Lama e falta de planejamento alteram principais eventos do papa no Brasil

Lamaçal em que se transformou o Campus Fidei, onde seriam realizadas a vigília e a missa de encerramento da Jornada Mundial da Juventude, na zona oeste do Rio, causou a transferência dos eventos para Copacabana

Fábio Grellet e Leonardo Maia, O Estado de S. Paulo

25 Julho 2013 | 23h03

RIO - O lamaçal em que se transformou o Campus Fidei, área onde seriam realizadas a vigília e a missa de encerramento da Jornada Mundial da Juventude em Guaratiba, na zona oeste do Rio, levou os organizadores e a prefeitura a transferir os eventos para Copacabana, bairro da zona sul que já recebeu as primeiras cerimônias da JMJ. O Estado adiantou quarta-feira, 24, que a área já sofria com as chuvas e a programação poderia sofrer alterações.

A mudança obriga a prefeitura a reorganizar as estruturas de transporte, segurança e atendimento médico, e aumenta as dúvidas sobre a capacidade para organizar grandes eventos. Esse foi o terceiro contratempo enfrentado pela organização da Jornada desde que o papa chegou à cidade. Primeiro, houve um erro de trajeto, que deixou o pontífice preso em um congestionamento, na segunda-feira. No dia seguinte, uma pane no metrô e a superlotação do transporte público dificultaram o deslocamento dos peregrinos que foram à abertura oficial em Copacabana.

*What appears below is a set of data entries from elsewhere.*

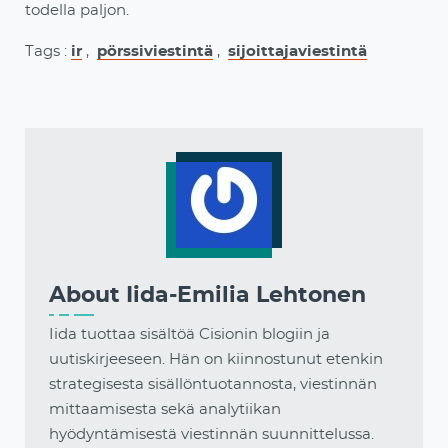
todella paljon.
Tags :
ir
,
pörssiviestintä
,
sijoittajaviestintä
About
Iida-Emilia Lehtonen
Iida tuottaa sisältöä Cisionin blogiin ja
uutiskirjeeseen. Hän on kiinnostunut etenkin
strategisesta sisällöntuotannosta, viestinnän
mittaamisesta sekä analytiikan
hyödyntämisestä viestinnän suunnittelussa.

Por causa da mudança anunciada na quinta-feira, 25, foram descartadas duas etapas da programação: a peregrinação (uma caminhada de 13 km para chegar ao Campus Fidei) e a vigília que duraria a noite inteira, entre o sábado e o domingo. Agora, a programação será interrompida no sábado, após a Vigília de Oração com o papa Francisco (que começará às 19h30 de sábado), e retomada às 10h de domingo, quando o pontífice vai celebrar a missa de encerramento. Essas cerimônias ocorrerão no mesmo palco onde Francisco esteve na noite de quinta.

Embora a região de Guaratiba seja constantemente úmida e sujeita a alagamentos, o prefeito do Rio, Eduardo Paes (PMDB), não considerou um erro a escolha do local. "Não podemos avaliar este evento como os outros", disse. Ele também ressaltou não ter "problemas em admitir nossos erros (citando as falhas no trajeto do papa e no sistema de transporte)". E citou a imprevisibilidade do clima, dizendo que, neste período do ano, o principal problema da cidade costuma ser a seca.

Dom Paulo Cesar Costa, bispo auxiliar da Arquidiocese do Rio, admitiu que a mudança na programação frustrou o papa Francisco. "É uma dor muito grande (transferir o evento de Guaratiba), por todo o trabalho que fizemos por lá", disse. Mas, ao saber dos problemas, "o papa apoiou a mudança".

Prejuízo. Dom Paulo afirmou que ainda não sabe quanto foi gasto para preparar o Campus Fidei. Guaratiba foi escolhida em 2012. Além do grande espaço livre, pesou na escolha o fato de a Igreja querer promover parte da JMJ em uma área pobre do Rio. O terreno do Campus Fidei tem 2 milhões de m² e foi cedido gratuitamente por seus donos, entre eles Jacob Barata Filho, dono de empresas de ônibus.

Em troca, os donos se beneficiaram com obras de terraplanagem e de infraestrutura feitas no entorno. Paes afirmou que o único gasto da prefeitura foi com a dragagem dos rios de Guaratiba. Os outros gastos foram do Comitê Organizador Local, disse. "Mas não vou transformar a visita do papa em um jogo de contabilidade, de ganhos econômicos."